50 years after Silent Spring, the EU still does not get the message

DISCLAIMER: All opinions in this column reflect the views of the author(s), not of EURACTIV.COM Ltd.

Pesticides and agricultural intensification are the main causes of biodiversity destruction, suggesting the predictions of the famous book 'Silent Spring' by Rachel Carson are now becoming reality, writes Hans Muilerman.

Hans Muilerman is chemical officer at Pesticide Action Network Europe, an environmental organisation.

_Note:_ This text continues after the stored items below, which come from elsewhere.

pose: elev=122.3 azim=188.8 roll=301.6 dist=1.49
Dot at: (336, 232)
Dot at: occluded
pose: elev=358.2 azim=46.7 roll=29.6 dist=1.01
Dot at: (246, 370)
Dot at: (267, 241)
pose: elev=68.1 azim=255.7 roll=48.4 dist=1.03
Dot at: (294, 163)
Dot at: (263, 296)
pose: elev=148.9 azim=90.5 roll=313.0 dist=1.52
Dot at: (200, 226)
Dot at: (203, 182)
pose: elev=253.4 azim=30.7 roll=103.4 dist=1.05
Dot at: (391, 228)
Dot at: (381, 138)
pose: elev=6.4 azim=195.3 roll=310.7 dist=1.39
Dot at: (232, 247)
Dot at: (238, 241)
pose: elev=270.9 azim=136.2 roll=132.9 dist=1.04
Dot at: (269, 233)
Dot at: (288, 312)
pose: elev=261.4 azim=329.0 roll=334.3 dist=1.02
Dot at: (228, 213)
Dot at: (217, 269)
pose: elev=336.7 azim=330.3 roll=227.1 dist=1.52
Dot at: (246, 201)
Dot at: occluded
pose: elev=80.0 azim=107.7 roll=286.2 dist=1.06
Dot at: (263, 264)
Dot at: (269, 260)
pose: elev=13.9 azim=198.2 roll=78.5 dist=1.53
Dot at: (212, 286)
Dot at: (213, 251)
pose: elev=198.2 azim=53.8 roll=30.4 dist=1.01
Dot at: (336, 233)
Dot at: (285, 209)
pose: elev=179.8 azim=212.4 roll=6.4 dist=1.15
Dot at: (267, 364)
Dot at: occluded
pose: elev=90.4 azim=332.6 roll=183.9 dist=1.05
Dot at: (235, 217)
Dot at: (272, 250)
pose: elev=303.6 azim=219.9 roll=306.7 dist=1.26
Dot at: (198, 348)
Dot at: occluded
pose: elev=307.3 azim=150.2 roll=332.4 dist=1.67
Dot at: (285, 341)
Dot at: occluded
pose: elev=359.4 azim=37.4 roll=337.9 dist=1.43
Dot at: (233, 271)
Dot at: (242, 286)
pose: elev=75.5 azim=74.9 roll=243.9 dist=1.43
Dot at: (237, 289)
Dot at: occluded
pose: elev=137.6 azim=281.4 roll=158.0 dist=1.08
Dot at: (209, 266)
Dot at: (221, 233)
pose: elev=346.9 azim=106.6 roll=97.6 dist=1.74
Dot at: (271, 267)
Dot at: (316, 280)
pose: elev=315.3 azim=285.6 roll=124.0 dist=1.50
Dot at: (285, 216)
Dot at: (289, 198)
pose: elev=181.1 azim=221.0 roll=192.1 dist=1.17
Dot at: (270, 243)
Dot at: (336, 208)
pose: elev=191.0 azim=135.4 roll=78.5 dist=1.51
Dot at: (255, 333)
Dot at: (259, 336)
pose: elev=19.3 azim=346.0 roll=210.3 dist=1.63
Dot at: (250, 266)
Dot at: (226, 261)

"'Along the roads laurel, viburnum, and alder, great ferns and wild flowers delighted the traveller’s eyes …' But 'then a strange blight crept over the area and everything began to change. Some evil spell had settled in the community … Everywhere was a shadow of death'.

The famous book Silent Spring of Rachel Carson starts with 'a fable of tomorrow', picturing 'a town in the heart of America where all life seems to live in harmony with its surroundings'.

In our lifetime we have been witnessing this fable becoming reality. Frogs and bats are poisoned by pesticides and dying by mysterious fungi, bird populations are decreasing at an alarming speed, even abundant birds in the past such as skylarks on arable land are threatened with extinction. Bees and butterflies are dying. Pesticides and agricultural intensification are the main causes of this destruction.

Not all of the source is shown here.